**BRANO DA LEGGERE**
_ _ _ _ _ _ _

Paderno Dugnano, 21 novembre 2010 - È trascorsa solo una settimana dalla morte di Sergio Scapolan, la prima vittima del rogo all’Eureco del 4 novembre. E la ferita si è aperta nuovamente. Scapolan se ne era andato a Genova nella notte tra venerdì e sabato. Ieri, verso l’una, come in un triste copione, le campane hanno suonato ancora a morto. Non ce l’ha fatta Harun Zeqiri, l’operaio di 44 anni di origini albanesi. È spirato nel letto del Centro grandi ustionati di Torino a causa di un arresto cardiocircolatorio dovuto a una situazione clinica già compromessa: le ustioni avevano divorato il 70% del suo corpo.

_ _ _ _ _ _ _

**RICHIESTA DI LAVORO 1**
Puoi ritrascrivere alla lettera, dall'articolo sul rogo all'Eureco, tutto il tratto che va da "Paderno Dugnano, 21" giù fino a "del suo corpo."?
**RICHIESTA DI LAVORO 2**
Puoi proseguire l'articolo sul rogo all'Eureco partendo subito dopo la sua ultima frase?
Le righe provengono da una fonte diversa dall'articolo sul rogo all'Eureco.

**RIGHE DEL DATASET**
_ _ _ _ _ _ _

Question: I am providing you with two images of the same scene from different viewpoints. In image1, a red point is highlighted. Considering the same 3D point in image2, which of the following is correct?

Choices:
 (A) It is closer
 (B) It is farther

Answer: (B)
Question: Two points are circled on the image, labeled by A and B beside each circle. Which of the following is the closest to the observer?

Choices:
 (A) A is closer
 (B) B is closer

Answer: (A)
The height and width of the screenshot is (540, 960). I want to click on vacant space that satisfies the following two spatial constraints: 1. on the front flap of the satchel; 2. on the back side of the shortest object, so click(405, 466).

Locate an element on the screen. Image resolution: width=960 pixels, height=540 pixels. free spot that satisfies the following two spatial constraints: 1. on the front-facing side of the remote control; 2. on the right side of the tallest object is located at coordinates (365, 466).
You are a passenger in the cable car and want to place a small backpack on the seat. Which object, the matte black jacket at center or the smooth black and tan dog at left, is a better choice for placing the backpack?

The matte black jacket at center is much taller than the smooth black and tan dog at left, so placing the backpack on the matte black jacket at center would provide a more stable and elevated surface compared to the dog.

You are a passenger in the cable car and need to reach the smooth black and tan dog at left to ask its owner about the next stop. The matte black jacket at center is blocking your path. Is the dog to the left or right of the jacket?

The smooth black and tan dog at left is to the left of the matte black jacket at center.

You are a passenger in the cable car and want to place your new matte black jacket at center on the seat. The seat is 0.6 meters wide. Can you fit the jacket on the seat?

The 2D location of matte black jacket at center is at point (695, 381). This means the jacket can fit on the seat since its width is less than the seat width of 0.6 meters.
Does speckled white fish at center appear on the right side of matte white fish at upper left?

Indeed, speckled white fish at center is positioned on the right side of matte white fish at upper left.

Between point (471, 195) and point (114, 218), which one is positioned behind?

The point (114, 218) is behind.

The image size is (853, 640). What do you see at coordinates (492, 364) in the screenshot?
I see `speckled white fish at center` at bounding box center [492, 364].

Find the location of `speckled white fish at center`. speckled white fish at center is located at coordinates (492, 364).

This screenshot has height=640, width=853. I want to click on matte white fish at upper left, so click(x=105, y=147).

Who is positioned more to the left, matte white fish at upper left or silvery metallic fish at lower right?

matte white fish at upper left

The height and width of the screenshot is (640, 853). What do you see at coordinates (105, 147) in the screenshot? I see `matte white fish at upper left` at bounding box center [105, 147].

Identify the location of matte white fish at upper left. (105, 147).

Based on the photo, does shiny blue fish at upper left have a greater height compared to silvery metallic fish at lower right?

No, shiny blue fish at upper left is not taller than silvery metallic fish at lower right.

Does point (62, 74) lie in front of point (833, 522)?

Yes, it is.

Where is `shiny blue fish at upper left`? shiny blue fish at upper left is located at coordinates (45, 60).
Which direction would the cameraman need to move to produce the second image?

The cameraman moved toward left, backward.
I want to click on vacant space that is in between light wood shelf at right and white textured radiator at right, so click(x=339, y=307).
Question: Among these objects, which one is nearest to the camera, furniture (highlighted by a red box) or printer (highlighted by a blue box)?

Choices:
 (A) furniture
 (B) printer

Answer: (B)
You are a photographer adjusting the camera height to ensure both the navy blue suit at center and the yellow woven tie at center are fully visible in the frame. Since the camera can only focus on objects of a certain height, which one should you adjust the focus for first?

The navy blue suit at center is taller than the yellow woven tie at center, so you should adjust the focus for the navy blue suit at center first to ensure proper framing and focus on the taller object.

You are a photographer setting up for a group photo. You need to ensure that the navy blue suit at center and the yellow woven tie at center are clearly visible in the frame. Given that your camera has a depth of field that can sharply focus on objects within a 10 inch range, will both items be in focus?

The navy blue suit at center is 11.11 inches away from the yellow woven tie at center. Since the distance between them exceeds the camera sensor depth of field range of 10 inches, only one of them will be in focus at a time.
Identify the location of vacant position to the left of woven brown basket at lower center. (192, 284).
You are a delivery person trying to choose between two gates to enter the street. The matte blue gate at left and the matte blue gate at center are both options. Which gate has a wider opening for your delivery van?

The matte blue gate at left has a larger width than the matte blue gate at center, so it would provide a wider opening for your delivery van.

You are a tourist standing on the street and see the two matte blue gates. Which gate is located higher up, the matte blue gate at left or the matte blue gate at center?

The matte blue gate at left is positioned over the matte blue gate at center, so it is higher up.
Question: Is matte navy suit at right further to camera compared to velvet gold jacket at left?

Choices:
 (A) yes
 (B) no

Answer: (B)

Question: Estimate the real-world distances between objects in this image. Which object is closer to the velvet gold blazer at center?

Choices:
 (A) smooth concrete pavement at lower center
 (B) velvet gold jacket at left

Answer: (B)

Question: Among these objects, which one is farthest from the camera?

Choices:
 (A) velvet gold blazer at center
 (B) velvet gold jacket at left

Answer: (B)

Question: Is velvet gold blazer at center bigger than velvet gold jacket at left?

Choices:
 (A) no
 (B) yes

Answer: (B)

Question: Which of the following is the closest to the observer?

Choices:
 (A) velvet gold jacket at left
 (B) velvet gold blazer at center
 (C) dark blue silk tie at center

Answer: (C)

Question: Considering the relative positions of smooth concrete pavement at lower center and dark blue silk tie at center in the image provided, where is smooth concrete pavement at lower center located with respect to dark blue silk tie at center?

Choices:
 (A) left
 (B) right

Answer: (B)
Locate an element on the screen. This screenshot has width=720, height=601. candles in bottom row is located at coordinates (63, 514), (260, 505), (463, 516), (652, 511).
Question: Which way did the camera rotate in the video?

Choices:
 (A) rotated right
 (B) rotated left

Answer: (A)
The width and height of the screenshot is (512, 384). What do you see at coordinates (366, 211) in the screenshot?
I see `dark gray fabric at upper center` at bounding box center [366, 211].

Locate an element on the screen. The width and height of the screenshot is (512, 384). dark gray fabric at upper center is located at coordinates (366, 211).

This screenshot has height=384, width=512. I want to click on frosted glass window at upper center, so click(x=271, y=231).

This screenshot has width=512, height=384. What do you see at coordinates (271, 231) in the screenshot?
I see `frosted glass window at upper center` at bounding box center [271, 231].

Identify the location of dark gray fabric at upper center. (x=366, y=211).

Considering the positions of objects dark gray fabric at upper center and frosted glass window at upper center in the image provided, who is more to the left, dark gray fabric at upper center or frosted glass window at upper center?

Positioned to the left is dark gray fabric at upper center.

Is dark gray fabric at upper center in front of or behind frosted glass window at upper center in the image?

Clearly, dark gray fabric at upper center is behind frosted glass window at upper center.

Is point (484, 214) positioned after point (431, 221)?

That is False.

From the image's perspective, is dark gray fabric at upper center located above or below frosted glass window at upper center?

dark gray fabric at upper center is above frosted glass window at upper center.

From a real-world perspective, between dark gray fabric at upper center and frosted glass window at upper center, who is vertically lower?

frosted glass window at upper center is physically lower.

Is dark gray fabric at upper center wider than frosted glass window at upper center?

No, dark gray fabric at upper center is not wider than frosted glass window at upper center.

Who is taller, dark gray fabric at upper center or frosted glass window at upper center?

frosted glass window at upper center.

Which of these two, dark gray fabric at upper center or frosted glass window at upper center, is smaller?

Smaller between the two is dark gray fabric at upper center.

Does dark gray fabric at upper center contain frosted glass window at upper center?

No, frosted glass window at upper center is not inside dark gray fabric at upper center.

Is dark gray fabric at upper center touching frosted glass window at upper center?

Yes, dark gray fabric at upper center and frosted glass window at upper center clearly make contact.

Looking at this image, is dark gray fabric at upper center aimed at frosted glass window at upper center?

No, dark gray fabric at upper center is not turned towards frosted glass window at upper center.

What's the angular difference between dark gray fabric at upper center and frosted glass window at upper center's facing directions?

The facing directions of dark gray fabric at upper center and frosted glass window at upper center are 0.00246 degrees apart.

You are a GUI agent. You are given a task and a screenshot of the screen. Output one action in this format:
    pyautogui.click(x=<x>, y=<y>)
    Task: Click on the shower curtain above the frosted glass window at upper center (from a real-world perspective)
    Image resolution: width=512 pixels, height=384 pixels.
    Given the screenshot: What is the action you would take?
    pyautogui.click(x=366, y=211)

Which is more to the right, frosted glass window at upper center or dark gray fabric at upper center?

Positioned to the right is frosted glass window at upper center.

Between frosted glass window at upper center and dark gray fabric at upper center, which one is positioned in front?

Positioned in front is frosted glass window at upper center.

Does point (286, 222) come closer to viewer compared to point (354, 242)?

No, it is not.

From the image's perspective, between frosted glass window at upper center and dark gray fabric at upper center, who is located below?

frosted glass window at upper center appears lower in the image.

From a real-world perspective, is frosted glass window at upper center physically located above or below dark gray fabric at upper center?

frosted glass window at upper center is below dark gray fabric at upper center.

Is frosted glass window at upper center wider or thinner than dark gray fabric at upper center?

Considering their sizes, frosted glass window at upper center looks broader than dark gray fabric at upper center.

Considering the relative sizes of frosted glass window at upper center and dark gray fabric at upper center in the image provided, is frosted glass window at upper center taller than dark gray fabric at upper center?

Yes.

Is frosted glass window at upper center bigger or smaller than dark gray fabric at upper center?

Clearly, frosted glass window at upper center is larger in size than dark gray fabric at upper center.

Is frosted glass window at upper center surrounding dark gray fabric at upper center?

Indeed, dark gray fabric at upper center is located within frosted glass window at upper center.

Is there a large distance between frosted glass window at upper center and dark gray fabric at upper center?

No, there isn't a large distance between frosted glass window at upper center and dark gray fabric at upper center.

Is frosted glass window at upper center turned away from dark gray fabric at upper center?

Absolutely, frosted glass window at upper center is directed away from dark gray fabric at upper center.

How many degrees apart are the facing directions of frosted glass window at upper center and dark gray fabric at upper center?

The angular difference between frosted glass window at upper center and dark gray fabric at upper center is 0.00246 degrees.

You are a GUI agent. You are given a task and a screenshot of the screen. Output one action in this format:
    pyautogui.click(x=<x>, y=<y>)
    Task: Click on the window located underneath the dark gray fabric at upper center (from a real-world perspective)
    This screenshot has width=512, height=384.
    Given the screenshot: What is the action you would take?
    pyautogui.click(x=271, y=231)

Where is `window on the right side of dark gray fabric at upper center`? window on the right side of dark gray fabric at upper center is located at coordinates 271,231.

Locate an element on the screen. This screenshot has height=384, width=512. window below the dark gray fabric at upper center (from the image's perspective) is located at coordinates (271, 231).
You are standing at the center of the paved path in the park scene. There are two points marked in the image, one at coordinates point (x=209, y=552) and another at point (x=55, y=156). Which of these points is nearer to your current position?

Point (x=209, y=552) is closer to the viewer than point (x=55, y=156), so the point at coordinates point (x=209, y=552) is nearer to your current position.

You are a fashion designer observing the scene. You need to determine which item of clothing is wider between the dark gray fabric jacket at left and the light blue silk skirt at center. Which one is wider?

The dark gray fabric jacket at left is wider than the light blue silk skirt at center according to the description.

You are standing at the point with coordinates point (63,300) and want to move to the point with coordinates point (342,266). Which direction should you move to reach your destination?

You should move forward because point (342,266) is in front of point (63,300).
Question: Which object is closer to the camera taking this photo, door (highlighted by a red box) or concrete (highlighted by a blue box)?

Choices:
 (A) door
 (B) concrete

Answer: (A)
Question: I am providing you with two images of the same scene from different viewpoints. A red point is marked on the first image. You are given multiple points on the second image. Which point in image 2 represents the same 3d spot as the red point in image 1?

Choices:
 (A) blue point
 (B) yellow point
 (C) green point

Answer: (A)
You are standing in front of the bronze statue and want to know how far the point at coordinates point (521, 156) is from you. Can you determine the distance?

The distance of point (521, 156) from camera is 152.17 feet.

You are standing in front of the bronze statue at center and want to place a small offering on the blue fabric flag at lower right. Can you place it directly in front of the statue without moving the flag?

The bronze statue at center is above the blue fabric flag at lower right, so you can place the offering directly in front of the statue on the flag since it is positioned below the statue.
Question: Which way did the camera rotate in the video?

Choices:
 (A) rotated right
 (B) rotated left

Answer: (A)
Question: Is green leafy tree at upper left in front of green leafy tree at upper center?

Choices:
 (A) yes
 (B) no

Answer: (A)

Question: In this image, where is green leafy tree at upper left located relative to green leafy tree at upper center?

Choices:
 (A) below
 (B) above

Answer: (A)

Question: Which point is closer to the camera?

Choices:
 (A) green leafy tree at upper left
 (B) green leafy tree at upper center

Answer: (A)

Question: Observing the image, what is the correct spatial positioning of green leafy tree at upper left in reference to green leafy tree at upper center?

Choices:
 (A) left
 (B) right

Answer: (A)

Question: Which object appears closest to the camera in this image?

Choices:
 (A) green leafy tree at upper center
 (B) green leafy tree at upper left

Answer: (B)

_ _ _ _ _ _ _

**SEZIONE RISPOSTA 1**
Paderno Dugnano, 21 novembre 2010 - È trascorsa solo una settimana dalla morte di Sergio Scapolan, la prima vittima del rogo all’Eureco del 4 novembre. E la ferita si è aperta nuovamente. Scapolan se ne era andato a Genova nella notte tra venerdì e sabato. Ieri, verso l’una, come in un triste copione, le campane hanno suonato ancora a morto. Non ce l’ha fatta Harun Zeqiri, l’operaio di 44 anni di origini albanesi. È spirato nel letto del Centro grandi ustionati di Torino a causa di un arresto cardiocircolatorio dovuto a una situazione clinica già compromessa: le ustioni avevano divorato il 70% del suo corpo.

**SEZIONE RISPOSTA 2**
Harun era partito nel 1992 da Peqin, una piccola città nell’entroterra albanese, per sostenere la sua numerosa famiglia: la moglie, due figlie di 22 e 20 anni, oggi già sposate - aveva accompagnato all’altare la seconda solo due anni fa - e un ragazzo di 18 anni. Da sempre voleva tornare in Albania. Ma nel frattempo aveva avviato le pratiche per il ricongiungimento familiare. «L’aspettava a giorni — racconta il suo collega Ferid Meskha profondamente scosso —. Una settimana prima della tragedia mi aveva chiesto se potevo andare allo sportello per gli stranieri del Comune per avere novità». Da sette anni Harun lavorava a Paderno. «Era una bravissima persona oltre che un ottimo lavoratore — continua il collega —. Andavamo molto d’accordo e abbiamo anche vissuto insieme per cinque mesi».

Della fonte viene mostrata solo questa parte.